**REQUIRED ACTION**
Write the data out again exactly, with every picture removed.

(EXERCISE DATA begins)

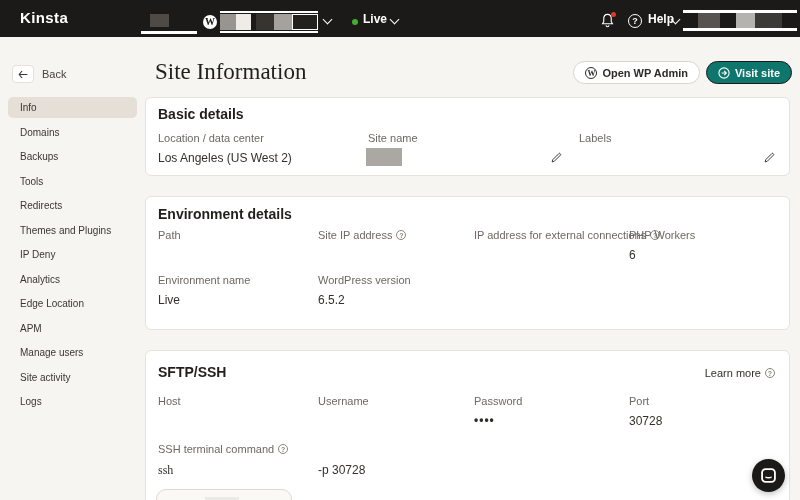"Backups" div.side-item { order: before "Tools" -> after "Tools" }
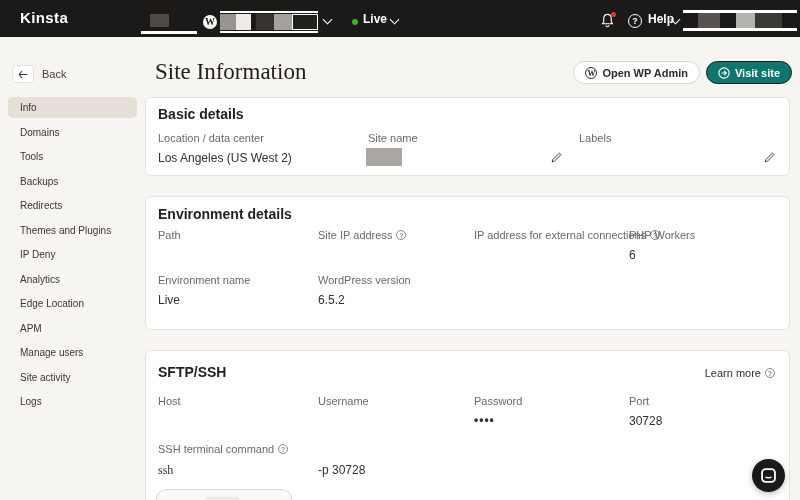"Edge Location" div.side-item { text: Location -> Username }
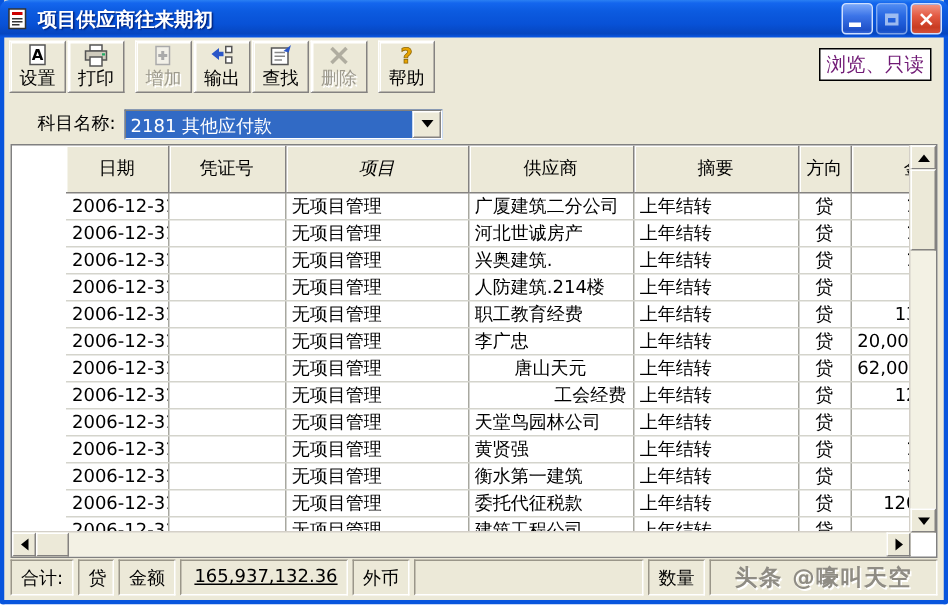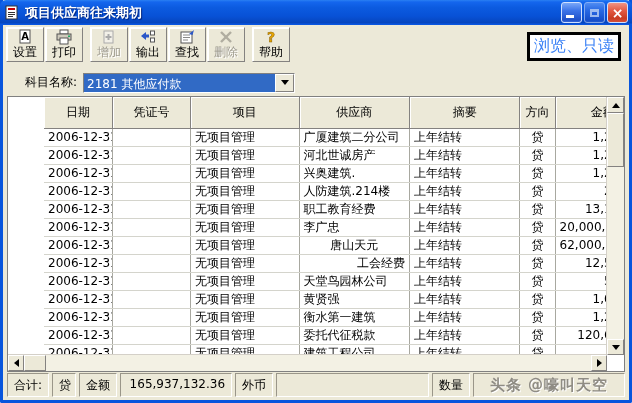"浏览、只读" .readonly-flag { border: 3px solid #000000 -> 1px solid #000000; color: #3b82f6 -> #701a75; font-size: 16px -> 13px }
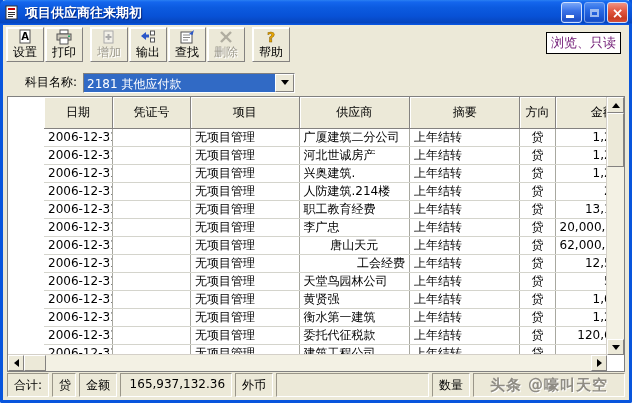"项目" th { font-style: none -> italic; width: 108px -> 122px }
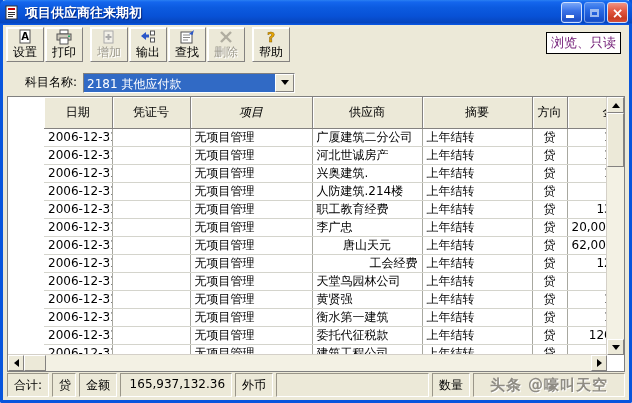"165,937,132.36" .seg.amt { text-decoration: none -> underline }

(EXERCISE DATA ends)

**EXERCISE ANSWER**
"Backups" div.side-item { order: before "Tools" -> after "Tools" }
"Edge Location" div.side-item { text: Location -> Username }
"浏览、只读" .readonly-flag { border: 3px solid #000000 -> 1px solid #000000; color: #3b82f6 -> #701a75; font-size: 16px -> 13px }
"项目" th { font-style: none -> italic; width: 108px -> 122px }
"165,937,132.36" .seg.amt { text-decoration: none -> underline }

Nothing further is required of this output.